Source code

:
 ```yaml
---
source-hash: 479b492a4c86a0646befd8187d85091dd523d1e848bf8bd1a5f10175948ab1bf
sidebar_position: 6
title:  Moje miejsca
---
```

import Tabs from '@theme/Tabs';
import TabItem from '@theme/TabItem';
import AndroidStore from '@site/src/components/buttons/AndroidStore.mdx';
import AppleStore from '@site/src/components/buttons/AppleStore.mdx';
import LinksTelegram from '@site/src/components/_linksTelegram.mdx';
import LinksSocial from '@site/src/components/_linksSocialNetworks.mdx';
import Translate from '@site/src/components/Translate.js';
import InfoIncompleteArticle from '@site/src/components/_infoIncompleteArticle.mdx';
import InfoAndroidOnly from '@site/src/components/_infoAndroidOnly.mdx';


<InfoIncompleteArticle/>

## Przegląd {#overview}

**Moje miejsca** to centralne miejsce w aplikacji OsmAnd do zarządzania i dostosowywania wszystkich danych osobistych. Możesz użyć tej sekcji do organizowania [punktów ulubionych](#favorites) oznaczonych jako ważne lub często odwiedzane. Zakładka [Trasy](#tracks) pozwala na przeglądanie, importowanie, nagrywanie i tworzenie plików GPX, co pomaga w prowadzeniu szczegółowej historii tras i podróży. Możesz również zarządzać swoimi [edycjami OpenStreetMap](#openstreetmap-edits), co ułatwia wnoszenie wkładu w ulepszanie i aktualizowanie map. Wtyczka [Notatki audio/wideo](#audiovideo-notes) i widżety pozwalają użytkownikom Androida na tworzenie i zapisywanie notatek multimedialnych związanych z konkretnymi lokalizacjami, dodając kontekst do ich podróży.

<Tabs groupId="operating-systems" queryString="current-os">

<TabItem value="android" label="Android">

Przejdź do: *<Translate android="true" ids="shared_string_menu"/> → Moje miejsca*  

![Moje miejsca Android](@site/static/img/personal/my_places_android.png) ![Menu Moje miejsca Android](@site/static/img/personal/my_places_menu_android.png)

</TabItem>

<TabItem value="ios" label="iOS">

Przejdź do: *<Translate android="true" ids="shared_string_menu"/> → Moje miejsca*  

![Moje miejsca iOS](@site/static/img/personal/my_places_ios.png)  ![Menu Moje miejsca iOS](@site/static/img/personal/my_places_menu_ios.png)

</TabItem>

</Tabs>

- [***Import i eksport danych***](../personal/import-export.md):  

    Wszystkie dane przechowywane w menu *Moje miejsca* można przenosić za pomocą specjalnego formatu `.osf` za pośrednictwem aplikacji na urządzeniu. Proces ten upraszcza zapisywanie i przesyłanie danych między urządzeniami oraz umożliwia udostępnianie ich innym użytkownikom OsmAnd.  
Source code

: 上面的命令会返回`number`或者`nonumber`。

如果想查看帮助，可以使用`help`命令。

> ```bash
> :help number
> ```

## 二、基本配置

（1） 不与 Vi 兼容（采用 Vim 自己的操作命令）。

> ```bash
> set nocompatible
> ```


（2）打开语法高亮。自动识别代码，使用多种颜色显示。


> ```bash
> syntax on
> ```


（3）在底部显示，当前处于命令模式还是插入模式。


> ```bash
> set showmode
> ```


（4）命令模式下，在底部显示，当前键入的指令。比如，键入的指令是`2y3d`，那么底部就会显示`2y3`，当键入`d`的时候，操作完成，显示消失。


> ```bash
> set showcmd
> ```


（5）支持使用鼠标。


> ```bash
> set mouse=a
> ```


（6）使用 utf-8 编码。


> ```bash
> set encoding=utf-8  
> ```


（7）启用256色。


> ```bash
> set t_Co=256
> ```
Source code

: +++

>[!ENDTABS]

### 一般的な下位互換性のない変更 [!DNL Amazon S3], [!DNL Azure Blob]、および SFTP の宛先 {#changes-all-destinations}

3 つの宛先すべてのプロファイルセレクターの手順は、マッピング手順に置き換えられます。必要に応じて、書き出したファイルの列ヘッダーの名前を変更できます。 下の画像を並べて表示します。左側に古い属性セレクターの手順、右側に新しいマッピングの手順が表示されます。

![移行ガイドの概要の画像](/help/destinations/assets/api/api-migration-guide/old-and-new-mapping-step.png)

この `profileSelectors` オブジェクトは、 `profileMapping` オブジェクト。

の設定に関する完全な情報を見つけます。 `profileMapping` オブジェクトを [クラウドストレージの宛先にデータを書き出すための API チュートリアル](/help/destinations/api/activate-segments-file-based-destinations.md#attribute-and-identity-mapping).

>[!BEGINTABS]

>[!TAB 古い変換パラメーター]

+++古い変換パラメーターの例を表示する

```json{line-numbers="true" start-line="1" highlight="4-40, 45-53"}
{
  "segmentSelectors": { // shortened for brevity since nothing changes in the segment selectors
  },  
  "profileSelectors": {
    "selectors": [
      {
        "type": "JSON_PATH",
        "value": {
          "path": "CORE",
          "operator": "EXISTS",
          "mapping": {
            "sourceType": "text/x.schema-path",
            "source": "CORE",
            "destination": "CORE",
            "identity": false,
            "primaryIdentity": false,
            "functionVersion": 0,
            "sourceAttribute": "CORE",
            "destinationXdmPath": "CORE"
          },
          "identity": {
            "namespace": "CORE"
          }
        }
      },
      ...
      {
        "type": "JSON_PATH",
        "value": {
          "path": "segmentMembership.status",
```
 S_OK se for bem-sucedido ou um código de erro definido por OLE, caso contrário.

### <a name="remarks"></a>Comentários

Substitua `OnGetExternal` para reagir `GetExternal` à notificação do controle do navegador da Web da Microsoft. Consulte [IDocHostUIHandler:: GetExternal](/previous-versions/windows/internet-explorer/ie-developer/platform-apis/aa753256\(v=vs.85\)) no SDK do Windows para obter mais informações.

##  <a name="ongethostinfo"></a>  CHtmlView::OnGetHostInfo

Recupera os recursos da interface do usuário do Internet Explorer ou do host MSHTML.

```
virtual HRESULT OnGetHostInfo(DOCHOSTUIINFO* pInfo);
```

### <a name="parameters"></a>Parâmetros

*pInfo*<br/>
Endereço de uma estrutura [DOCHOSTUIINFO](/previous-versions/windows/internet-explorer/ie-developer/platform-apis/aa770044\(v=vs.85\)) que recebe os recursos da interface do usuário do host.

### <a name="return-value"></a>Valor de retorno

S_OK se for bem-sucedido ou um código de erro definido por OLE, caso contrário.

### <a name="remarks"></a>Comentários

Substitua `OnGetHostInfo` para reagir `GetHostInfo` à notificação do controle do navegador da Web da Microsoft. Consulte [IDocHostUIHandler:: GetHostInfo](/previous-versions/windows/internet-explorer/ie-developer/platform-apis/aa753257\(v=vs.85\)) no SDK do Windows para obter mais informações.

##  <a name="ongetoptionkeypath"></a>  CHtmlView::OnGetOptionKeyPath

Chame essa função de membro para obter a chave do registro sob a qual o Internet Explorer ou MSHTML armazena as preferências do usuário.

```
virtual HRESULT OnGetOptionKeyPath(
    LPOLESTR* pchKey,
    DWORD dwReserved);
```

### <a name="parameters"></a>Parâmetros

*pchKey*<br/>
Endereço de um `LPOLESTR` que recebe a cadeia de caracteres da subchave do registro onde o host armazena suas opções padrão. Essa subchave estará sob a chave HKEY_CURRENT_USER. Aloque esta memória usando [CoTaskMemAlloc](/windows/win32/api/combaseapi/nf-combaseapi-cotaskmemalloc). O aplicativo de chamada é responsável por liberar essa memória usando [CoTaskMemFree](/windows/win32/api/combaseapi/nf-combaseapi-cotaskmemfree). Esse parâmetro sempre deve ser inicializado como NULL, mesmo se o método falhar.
★ ★ ★ ★ ★
Each line of the data needs to be repeated exactly.

EXPECTED ANSWER —
Source code

:
 ```yaml
---
source-hash: 479b492a4c86a0646befd8187d85091dd523d1e848bf8bd1a5f10175948ab1bf
sidebar_position: 6
title:  Moje miejsca
---
```

import Tabs from '@theme/Tabs';
import TabItem from '@theme/TabItem';
import AndroidStore from '@site/src/components/buttons/AndroidStore.mdx';
import AppleStore from '@site/src/components/buttons/AppleStore.mdx';
import LinksTelegram from '@site/src/components/_linksTelegram.mdx';
import LinksSocial from '@site/src/components/_linksSocialNetworks.mdx';
import Translate from '@site/src/components/Translate.js';
import InfoIncompleteArticle from '@site/src/components/_infoIncompleteArticle.mdx';
import InfoAndroidOnly from '@site/src/components/_infoAndroidOnly.mdx';


<InfoIncompleteArticle/>

## Przegląd {#overview}

**Moje miejsca** to centralne miejsce w aplikacji OsmAnd do zarządzania i dostosowywania wszystkich danych osobistych. Możesz użyć tej sekcji do organizowania [punktów ulubionych](#favorites) oznaczonych jako ważne lub często odwiedzane. Zakładka [Trasy](#tracks) pozwala na przeglądanie, importowanie, nagrywanie i tworzenie plików GPX, co pomaga w prowadzeniu szczegółowej historii tras i podróży. Możesz również zarządzać swoimi [edycjami OpenStreetMap](#openstreetmap-edits), co ułatwia wnoszenie wkładu w ulepszanie i aktualizowanie map. Wtyczka [Notatki audio/wideo](#audiovideo-notes) i widżety pozwalają użytkownikom Androida na tworzenie i zapisywanie notatek multimedialnych związanych z konkretnymi lokalizacjami, dodając kontekst do ich podróży.

<Tabs groupId="operating-systems" queryString="current-os">

<TabItem value="android" label="Android">

Przejdź do: *<Translate android="true" ids="shared_string_menu"/> → Moje miejsca*  

![Moje miejsca Android](@site/static/img/personal/my_places_android.png) ![Menu Moje miejsca Android](@site/static/img/personal/my_places_menu_android.png)

</TabItem>

<TabItem value="ios" label="iOS">

Przejdź do: *<Translate android="true" ids="shared_string_menu"/> → Moje miejsca*  

![Moje miejsca iOS](@site/static/img/personal/my_places_ios.png)  ![Menu Moje miejsca iOS](@site/static/img/personal/my_places_menu_ios.png)

</TabItem>

</Tabs>

- [***Import i eksport danych***](../personal/import-export.md):  

    Wszystkie dane przechowywane w menu *Moje miejsca* można przenosić za pomocą specjalnego formatu `.osf` za pośrednictwem aplikacji na urządzeniu. Proces ten upraszcza zapisywanie i przesyłanie danych między urządzeniami oraz umożliwia udostępnianie ich innym użytkownikom OsmAnd.  
Source code

: 上面的命令会返回`number`或者`nonumber`。

如果想查看帮助，可以使用`help`命令。

> ```bash
> :help number
> ```

## 二、基本配置

（1） 不与 Vi 兼容（采用 Vim 自己的操作命令）。

> ```bash
> set nocompatible
> ```


（2）打开语法高亮。自动识别代码，使用多种颜色显示。


> ```bash
> syntax on
> ```


（3）在底部显示，当前处于命令模式还是插入模式。


> ```bash
> set showmode
> ```


（4）命令模式下，在底部显示，当前键入的指令。比如，键入的指令是`2y3d`，那么底部就会显示`2y3`，当键入`d`的时候，操作完成，显示消失。


> ```bash
> set showcmd
> ```


（5）支持使用鼠标。


> ```bash
> set mouse=a
> ```


（6）使用 utf-8 编码。


> ```bash
> set encoding=utf-8  
> ```


（7）启用256色。


> ```bash
> set t_Co=256
> ```
Source code

: +++

>[!ENDTABS]

### 一般的な下位互換性のない変更 [!DNL Amazon S3], [!DNL Azure Blob]、および SFTP の宛先 {#changes-all-destinations}

3 つの宛先すべてのプロファイルセレクターの手順は、マッピング手順に置き換えられます。必要に応じて、書き出したファイルの列ヘッダーの名前を変更できます。 下の画像を並べて表示します。左側に古い属性セレクターの手順、右側に新しいマッピングの手順が表示されます。

![移行ガイドの概要の画像](/help/destinations/assets/api/api-migration-guide/old-and-new-mapping-step.png)

この `profileSelectors` オブジェクトは、 `profileMapping` オブジェクト。

の設定に関する完全な情報を見つけます。 `profileMapping` オブジェクトを [クラウドストレージの宛先にデータを書き出すための API チュートリアル](/help/destinations/api/activate-segments-file-based-destinations.md#attribute-and-identity-mapping).

>[!BEGINTABS]

>[!TAB 古い変換パラメーター]

+++古い変換パラメーターの例を表示する

```json{line-numbers="true" start-line="1" highlight="4-40, 45-53"}
{
  "segmentSelectors": { // shortened for brevity since nothing changes in the segment selectors
  },  
  "profileSelectors": {
    "selectors": [
      {
        "type": "JSON_PATH",
        "value": {
          "path": "CORE",
          "operator": "EXISTS",
          "mapping": {
            "sourceType": "text/x.schema-path",
            "source": "CORE",
            "destination": "CORE",
            "identity": false,
            "primaryIdentity": false,
            "functionVersion": 0,
            "sourceAttribute": "CORE",
            "destinationXdmPath": "CORE"
          },
          "identity": {
            "namespace": "CORE"
          }
        }
      },
      ...
      {
        "type": "JSON_PATH",
        "value": {
          "path": "segmentMembership.status",
```
 S_OK se for bem-sucedido ou um código de erro definido por OLE, caso contrário.

### <a name="remarks"></a>Comentários

Substitua `OnGetExternal` para reagir `GetExternal` à notificação do controle do navegador da Web da Microsoft. Consulte [IDocHostUIHandler:: GetExternal](/previous-versions/windows/internet-explorer/ie-developer/platform-apis/aa753256\(v=vs.85\)) no SDK do Windows para obter mais informações.

##  <a name="ongethostinfo"></a>  CHtmlView::OnGetHostInfo

Recupera os recursos da interface do usuário do Internet Explorer ou do host MSHTML.

```
virtual HRESULT OnGetHostInfo(DOCHOSTUIINFO* pInfo);
```

### <a name="parameters"></a>Parâmetros

*pInfo*<br/>
Endereço de uma estrutura [DOCHOSTUIINFO](/previous-versions/windows/internet-explorer/ie-developer/platform-apis/aa770044\(v=vs.85\)) que recebe os recursos da interface do usuário do host.

### <a name="return-value"></a>Valor de retorno

S_OK se for bem-sucedido ou um código de erro definido por OLE, caso contrário.

### <a name="remarks"></a>Comentários

Substitua `OnGetHostInfo` para reagir `GetHostInfo` à notificação do controle do navegador da Web da Microsoft. Consulte [IDocHostUIHandler:: GetHostInfo](/previous-versions/windows/internet-explorer/ie-developer/platform-apis/aa753257\(v=vs.85\)) no SDK do Windows para obter mais informações.

##  <a name="ongetoptionkeypath"></a>  CHtmlView::OnGetOptionKeyPath

Chame essa função de membro para obter a chave do registro sob a qual o Internet Explorer ou MSHTML armazena as preferências do usuário.

```
virtual HRESULT OnGetOptionKeyPath(
    LPOLESTR* pchKey,
    DWORD dwReserved);
```

### <a name="parameters"></a>Parâmetros

*pchKey*<br/>
Endereço de um `LPOLESTR` que recebe a cadeia de caracteres da subchave do registro onde o host armazena suas opções padrão. Essa subchave estará sob a chave HKEY_CURRENT_USER. Aloque esta memória usando [CoTaskMemAlloc](/windows/win32/api/combaseapi/nf-combaseapi-cotaskmemalloc). O aplicativo de chamada é responsável por liberar essa memória usando [CoTaskMemFree](/windows/win32/api/combaseapi/nf-combaseapi-cotaskmemfree). Esse parâmetro sempre deve ser inicializado como NULL, mesmo se o método falhar.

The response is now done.